━━━ Data
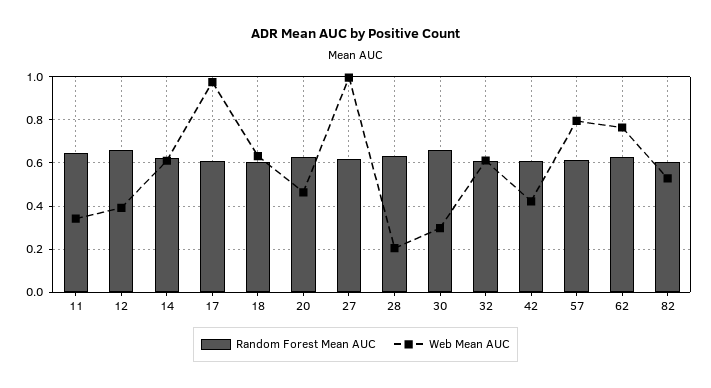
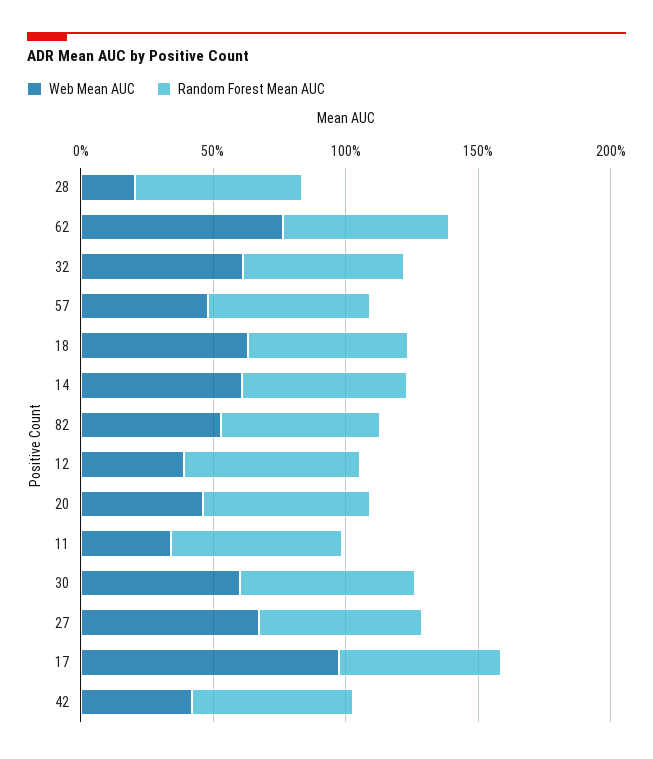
  {
    "Random Forest Mean AUC": {
      "11": 0.65,
      "12": 0.65,
      "14": 0.6,
      "17": 0.6,
      "18": 0.6,
      "20": 0.65,
      "27": 0.6,
      "28": 0.65,
      "30": 0.65,
      "32": 0.6,
      "42": 0.6,
      "57": 0.6,
      "62": 0.65,
      "82": 0.6
    },
    "Web Mean AUC": {
      "11": 0.35,
      "12": 0.4,
      "14": 0.6,
      "17": 0.95,
      "18": 0.65,
      "20": 0.45,
-     "27": 1,
+     "27": 0.7,
      "28": 0.2,
-     "30": 0.3,
+     "30": 0.6,
      "32": 0.6,
      "42": 0.4,
-     "57": 0.8,
+     "57": 0.5,
      "62": 0.75,
      "82": 0.55
    }
  }

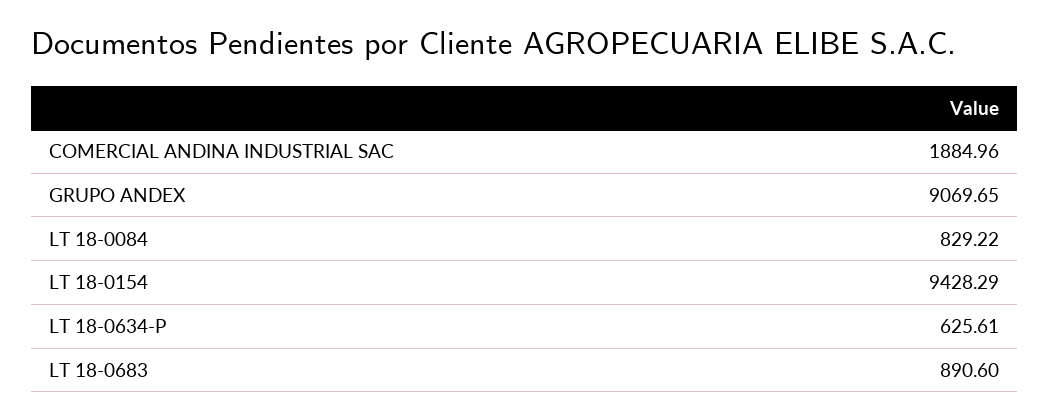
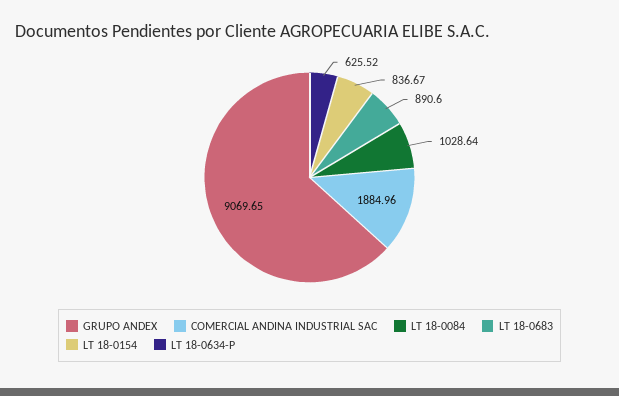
  {
    "COMERCIAL ANDINA INDUSTRIAL SAC": 1884.96,
    "GRUPO ANDEX": 9069.65,
-   "LT 18-0084": 829.22,
+   "LT 18-0084": 1028.64,
-   "LT 18-0154": 9428.29,
+   "LT 18-0154": 836.67,
-   "LT 18-0634-P": 625.61,
+   "LT 18-0634-P": 625.52,
    "LT 18-0683": 890.6
  }

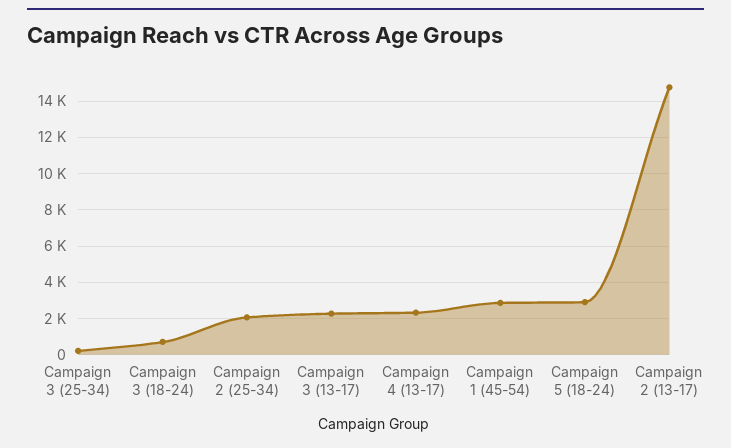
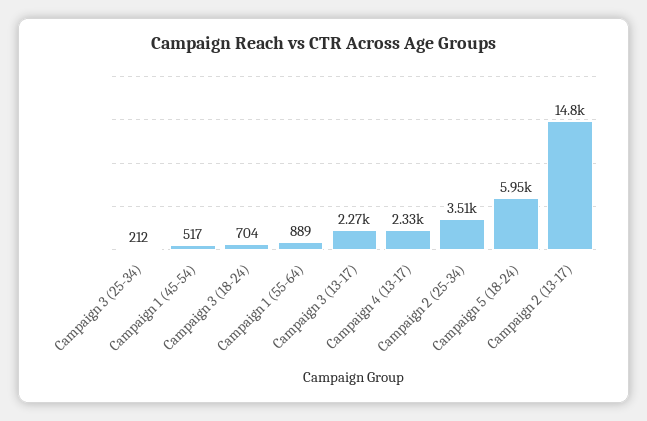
  {
    "Campaign 3 (25-34)": 212,
    "Campaign 3 (18-24)": 704,
-   "Campaign 2 (25-34)": 2000,
+   "Campaign 2 (25-34)": 3510,
    "Campaign 3 (13-17)": 2270,
    "Campaign 4 (13-17)": 2330,
-   "Campaign 1 (45-54)": 3000,
+   "Campaign 1 (45-54)": 517,
-   "Campaign 5 (18-24)": 3000,
+   "Campaign 5 (18-24)": 5950,
-   "Campaign 2 (13-17)": 14800
+   "Campaign 2 (13-17)": 14800,
+   "Campaign 1 (55-64)": 889
  }

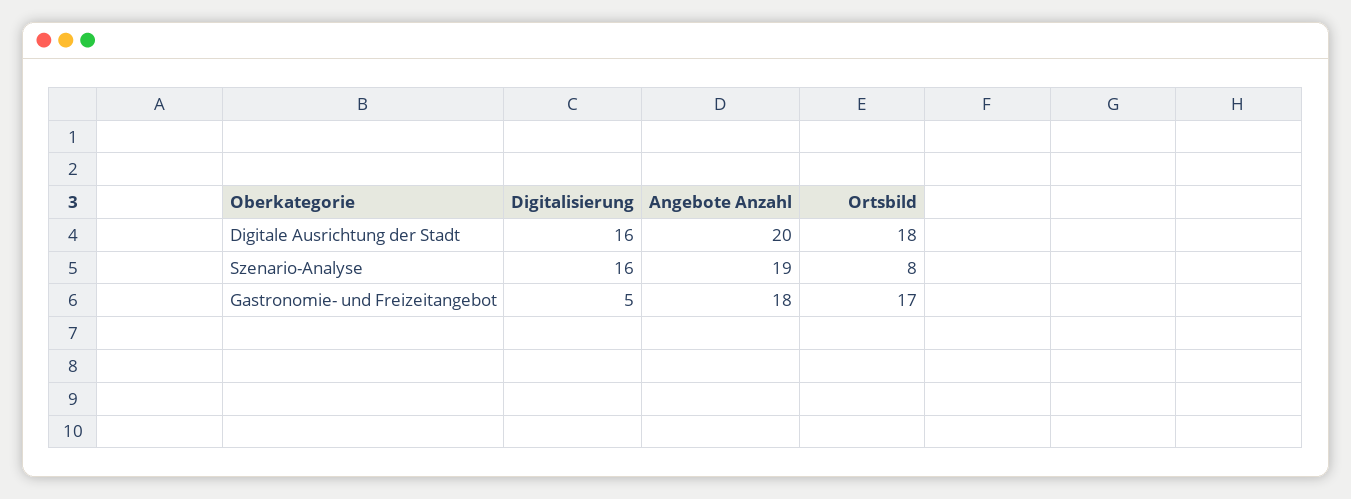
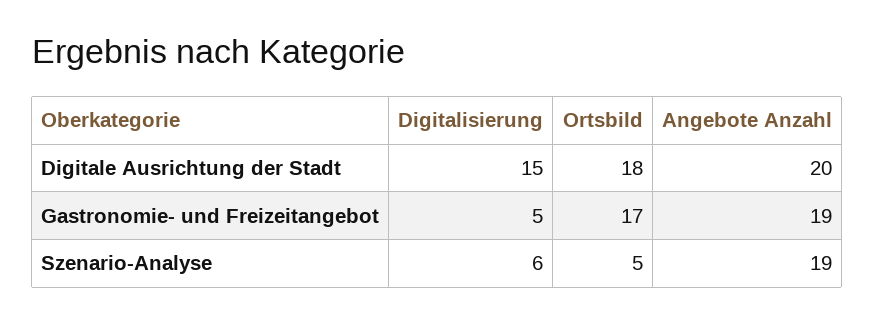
  {
    "Digitalisierung": {
-     "Digitale Ausrichtung der Stadt": 16,
+     "Digitale Ausrichtung der Stadt": 15,
-     "Szenario-Analyse": 16,
+     "Szenario-Analyse": 6,
      "Gastronomie- und Freizeitangebot": 5
    },
    "Angebote Anzahl": {
      "Digitale Ausrichtung der Stadt": 20,
      "Szenario-Analyse": 19,
-     "Gastronomie- und Freizeitangebot": 18
+     "Gastronomie- und Freizeitangebot": 19
    },
    "Ortsbild": {
      "Digitale Ausrichtung der Stadt": 18,
-     "Szenario-Analyse": 8,
+     "Szenario-Analyse": 5,
      "Gastronomie- und Freizeitangebot": 17
    }
  }

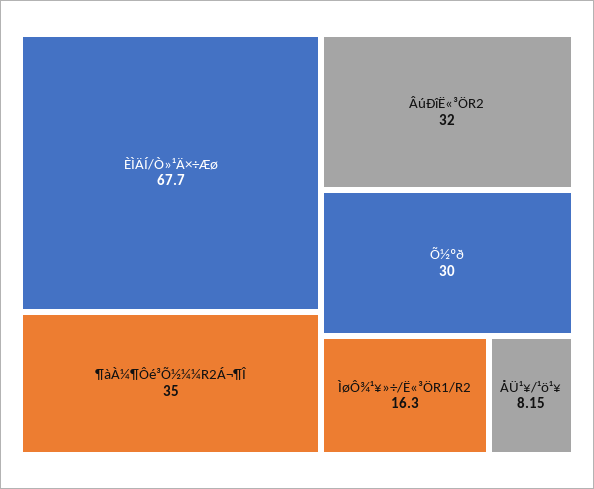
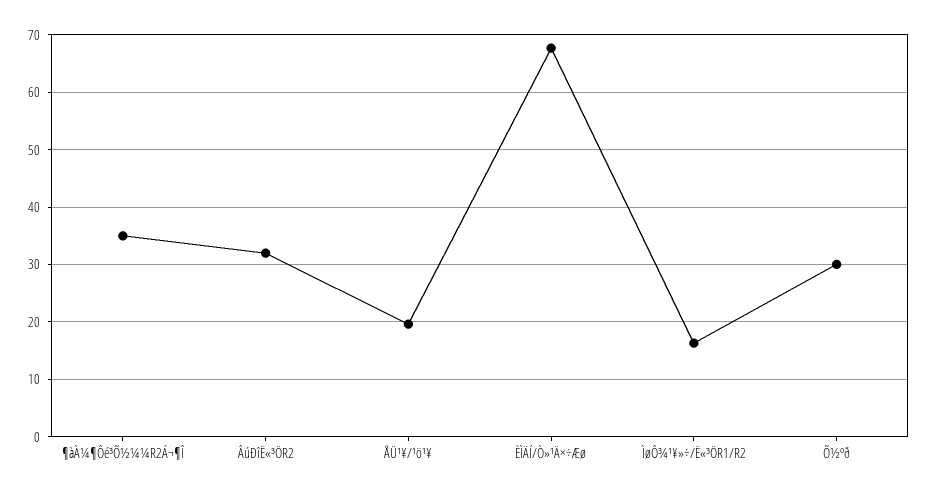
  {
    "ÈÌÄÍ/Ò»¹Ä×÷Æø": 67.7,
    "¶àÀ¼¶Ôé³Õ½¼¼R2Á¬¶Î": 35,
    "ÂúÐîË«³ÖR2": 32,
    "Õ½ºð": 30,
    "ÌøÔ¾¹¥»÷/Ë«³ÖR1/R2": 16.3,
-   "ÅÜ¹¥/¹ö¹¥": 8.15
+   "ÅÜ¹¥/¹ö¹¥": 20
  }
━━━━━━
*What needs to be done:*
The answer must consist of every line from the data that contains the word "Gastronomie".

*Written response:*
      "Gastronomie- und Freizeitangebot": 5
-     "Gastronomie- und Freizeitangebot": 18
+     "Gastronomie- und Freizeitangebot": 19
      "Gastronomie- und Freizeitangebot": 17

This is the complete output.